**GOAL OF THE EXERCISE**
Copy each entry below exactly.

**RECORDS PROVIDED**
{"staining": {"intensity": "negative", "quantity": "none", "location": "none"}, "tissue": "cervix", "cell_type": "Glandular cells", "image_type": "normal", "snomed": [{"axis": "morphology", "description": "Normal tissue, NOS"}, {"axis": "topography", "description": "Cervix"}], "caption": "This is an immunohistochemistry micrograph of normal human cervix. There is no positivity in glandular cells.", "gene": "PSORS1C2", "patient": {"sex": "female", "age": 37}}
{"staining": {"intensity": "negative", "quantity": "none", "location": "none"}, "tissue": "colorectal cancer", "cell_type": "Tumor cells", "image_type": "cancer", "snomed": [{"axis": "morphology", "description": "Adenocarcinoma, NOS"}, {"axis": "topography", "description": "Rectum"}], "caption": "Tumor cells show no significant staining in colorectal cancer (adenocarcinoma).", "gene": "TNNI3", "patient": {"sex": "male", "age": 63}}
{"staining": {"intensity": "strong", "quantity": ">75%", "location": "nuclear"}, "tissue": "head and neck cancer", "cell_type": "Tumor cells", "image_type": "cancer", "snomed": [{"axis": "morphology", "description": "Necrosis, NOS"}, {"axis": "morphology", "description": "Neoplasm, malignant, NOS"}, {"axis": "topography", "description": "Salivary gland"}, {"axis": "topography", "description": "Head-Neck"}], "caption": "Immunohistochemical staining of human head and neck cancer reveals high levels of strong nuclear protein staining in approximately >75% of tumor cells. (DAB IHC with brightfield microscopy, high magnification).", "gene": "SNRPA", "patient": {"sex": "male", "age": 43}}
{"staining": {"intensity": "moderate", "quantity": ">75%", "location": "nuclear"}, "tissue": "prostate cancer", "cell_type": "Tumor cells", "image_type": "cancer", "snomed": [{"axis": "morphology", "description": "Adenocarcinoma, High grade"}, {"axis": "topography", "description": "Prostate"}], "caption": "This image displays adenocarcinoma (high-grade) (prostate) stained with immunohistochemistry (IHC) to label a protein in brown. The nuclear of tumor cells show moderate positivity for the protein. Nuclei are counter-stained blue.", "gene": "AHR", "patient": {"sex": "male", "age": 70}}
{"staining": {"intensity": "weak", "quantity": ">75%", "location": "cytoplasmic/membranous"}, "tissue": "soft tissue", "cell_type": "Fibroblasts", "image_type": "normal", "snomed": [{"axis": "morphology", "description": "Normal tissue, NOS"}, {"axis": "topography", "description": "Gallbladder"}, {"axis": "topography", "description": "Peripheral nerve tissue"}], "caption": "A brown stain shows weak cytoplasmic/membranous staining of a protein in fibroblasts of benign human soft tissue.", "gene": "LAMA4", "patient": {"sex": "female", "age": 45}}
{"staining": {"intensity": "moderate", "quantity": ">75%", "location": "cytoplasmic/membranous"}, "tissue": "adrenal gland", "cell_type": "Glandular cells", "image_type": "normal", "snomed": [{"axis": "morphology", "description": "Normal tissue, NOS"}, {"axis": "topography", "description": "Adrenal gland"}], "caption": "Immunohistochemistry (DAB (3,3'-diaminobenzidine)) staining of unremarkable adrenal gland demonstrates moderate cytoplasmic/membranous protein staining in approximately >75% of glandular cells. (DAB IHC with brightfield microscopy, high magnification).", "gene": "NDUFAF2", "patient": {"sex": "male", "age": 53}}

**PROBLEM SOLUTION**
{"staining": {"intensity": "negative", "quantity": "none", "location": "none"}, "tissue": "cervix", "cell_type": "Glandular cells", "image_type": "normal", "snomed": [{"axis": "morphology", "description": "Normal tissue, NOS"}, {"axis": "topography", "description": "Cervix"}], "caption": "This is an immunohistochemistry micrograph of normal human cervix. There is no positivity in glandular cells.", "gene": "PSORS1C2", "patient": {"sex": "female", "age": 37}}
{"staining": {"intensity": "negative", "quantity": "none", "location": "none"}, "tissue": "colorectal cancer", "cell_type": "Tumor cells", "image_type": "cancer", "snomed": [{"axis": "morphology", "description": "Adenocarcinoma, NOS"}, {"axis": "topography", "description": "Rectum"}], "caption": "Tumor cells show no significant staining in colorectal cancer (adenocarcinoma).", "gene": "TNNI3", "patient": {"sex": "male", "age": 63}}
{"staining": {"intensity": "strong", "quantity": ">75%", "location": "nuclear"}, "tissue": "head and neck cancer", "cell_type": "Tumor cells", "image_type": "cancer", "snomed": [{"axis": "morphology", "description": "Necrosis, NOS"}, {"axis": "morphology", "description": "Neoplasm, malignant, NOS"}, {"axis": "topography", "description": "Salivary gland"}, {"axis": "topography", "description": "Head-Neck"}], "caption": "Immunohistochemical staining of human head and neck cancer reveals high levels of strong nuclear protein staining in approximately >75% of tumor cells. (DAB IHC with brightfield microscopy, high magnification).", "gene": "SNRPA", "patient": {"sex": "male", "age": 43}}
{"staining": {"intensity": "moderate", "quantity": ">75%", "location": "nuclear"}, "tissue": "prostate cancer", "cell_type": "Tumor cells", "image_type": "cancer", "snomed": [{"axis": "morphology", "description": "Adenocarcinoma, High grade"}, {"axis": "topography", "description": "Prostate"}], "caption": "This image displays adenocarcinoma (high-grade) (prostate) stained with immunohistochemistry (IHC) to label a protein in brown. The nuclear of tumor cells show moderate positivity for the protein. Nuclei are counter-stained blue.", "gene": "AHR", "patient": {"sex": "male", "age": 70}}
{"staining": {"intensity": "weak", "quantity": ">75%", "location": "cytoplasmic/membranous"}, "tissue": "soft tissue", "cell_type": "Fibroblasts", "image_type": "normal", "snomed": [{"axis": "morphology", "description": "Normal tissue, NOS"}, {"axis": "topography", "description": "Gallbladder"}, {"axis": "topography", "description": "Peripheral nerve tissue"}], "caption": "A brown stain shows weak cytoplasmic/membranous staining of a protein in fibroblasts of benign human soft tissue.", "gene": "LAMA4", "patient": {"sex": "female", "age": 45}}
{"staining": {"intensity": "moderate", "quantity": ">75%", "location": "cytoplasmic/membranous"}, "tissue": "adrenal gland", "cell_type": "Glandular cells", "image_type": "normal", "snomed": [{"axis": "morphology", "description": "Normal tissue, NOS"}, {"axis": "topography", "description": "Adrenal gland"}], "caption": "Immunohistochemistry (DAB (3,3'-diaminobenzidine)) staining of unremarkable adrenal gland demonstrates moderate cytoplasmic/membranous protein staining in approximately >75% of glandular cells. (DAB IHC with brightfield microscopy, high magnification).", "gene": "NDUFAF2", "patient": {"sex": "male", "age": 53}}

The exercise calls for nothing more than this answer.